EXERCISE DESCRIPTION:
The whole listing is to be transcribed exactly as it stands.

:: SUPPLIED DATA ::

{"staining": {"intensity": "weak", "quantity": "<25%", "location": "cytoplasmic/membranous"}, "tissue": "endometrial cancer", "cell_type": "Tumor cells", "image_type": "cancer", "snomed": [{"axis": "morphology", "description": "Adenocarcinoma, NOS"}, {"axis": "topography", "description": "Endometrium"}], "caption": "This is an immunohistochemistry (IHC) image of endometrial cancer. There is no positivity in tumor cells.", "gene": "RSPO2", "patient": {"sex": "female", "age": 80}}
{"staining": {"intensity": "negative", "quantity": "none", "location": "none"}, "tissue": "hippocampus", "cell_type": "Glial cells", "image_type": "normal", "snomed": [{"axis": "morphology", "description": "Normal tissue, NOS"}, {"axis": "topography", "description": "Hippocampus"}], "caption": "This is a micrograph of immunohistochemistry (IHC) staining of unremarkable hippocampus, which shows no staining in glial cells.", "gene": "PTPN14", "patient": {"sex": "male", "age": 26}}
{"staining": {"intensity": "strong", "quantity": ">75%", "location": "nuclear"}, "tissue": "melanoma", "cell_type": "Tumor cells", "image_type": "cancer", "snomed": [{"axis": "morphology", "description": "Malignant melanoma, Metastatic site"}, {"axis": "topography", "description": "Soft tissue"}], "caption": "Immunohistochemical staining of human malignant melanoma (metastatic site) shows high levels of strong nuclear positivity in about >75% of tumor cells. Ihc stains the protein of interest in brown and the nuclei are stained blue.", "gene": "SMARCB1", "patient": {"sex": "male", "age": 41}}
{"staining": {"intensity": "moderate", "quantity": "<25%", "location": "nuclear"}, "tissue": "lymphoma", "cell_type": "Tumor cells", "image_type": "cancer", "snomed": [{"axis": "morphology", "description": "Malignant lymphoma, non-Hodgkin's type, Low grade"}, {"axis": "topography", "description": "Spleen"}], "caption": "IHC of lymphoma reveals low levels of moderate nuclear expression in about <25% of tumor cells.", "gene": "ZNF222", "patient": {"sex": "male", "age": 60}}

:::

SOLUTION FOR THIS TASK:
{"staining": {"intensity": "weak", "quantity": "<25%", "location": "cytoplasmic/membranous"}, "tissue": "endometrial cancer", "cell_type": "Tumor cells", "image_type": "cancer", "snomed": [{"axis": "morphology", "description": "Adenocarcinoma, NOS"}, {"axis": "topography", "description": "Endometrium"}], "caption": "This is an immunohistochemistry (IHC) image of endometrial cancer. There is no positivity in tumor cells.", "gene": "RSPO2", "patient": {"sex": "female", "age": 80}}
{"staining": {"intensity": "negative", "quantity": "none", "location": "none"}, "tissue": "hippocampus", "cell_type": "Glial cells", "image_type": "normal", "snomed": [{"axis": "morphology", "description": "Normal tissue, NOS"}, {"axis": "topography", "description": "Hippocampus"}], "caption": "This is a micrograph of immunohistochemistry (IHC) staining of unremarkable hippocampus, which shows no staining in glial cells.", "gene": "PTPN14", "patient": {"sex": "male", "age": 26}}
{"staining": {"intensity": "strong", "quantity": ">75%", "location": "nuclear"}, "tissue": "melanoma", "cell_type": "Tumor cells", "image_type": "cancer", "snomed": [{"axis": "morphology", "description": "Malignant melanoma, Metastatic site"}, {"axis": "topography", "description": "Soft tissue"}], "caption": "Immunohistochemical staining of human malignant melanoma (metastatic site) shows high levels of strong nuclear positivity in about >75% of tumor cells. Ihc stains the protein of interest in brown and the nuclei are stained blue.", "gene": "SMARCB1", "patient": {"sex": "male", "age": 41}}
{"staining": {"intensity": "moderate", "quantity": "<25%", "location": "nuclear"}, "tissue": "lymphoma", "cell_type": "Tumor cells", "image_type": "cancer", "snomed": [{"axis": "morphology", "description": "Malignant lymphoma, non-Hodgkin's type, Low grade"}, {"axis": "topography", "description": "Spleen"}], "caption": "IHC of lymphoma reveals low levels of moderate nuclear expression in about <25% of tumor cells.", "gene": "ZNF222", "patient": {"sex": "male", "age": 60}}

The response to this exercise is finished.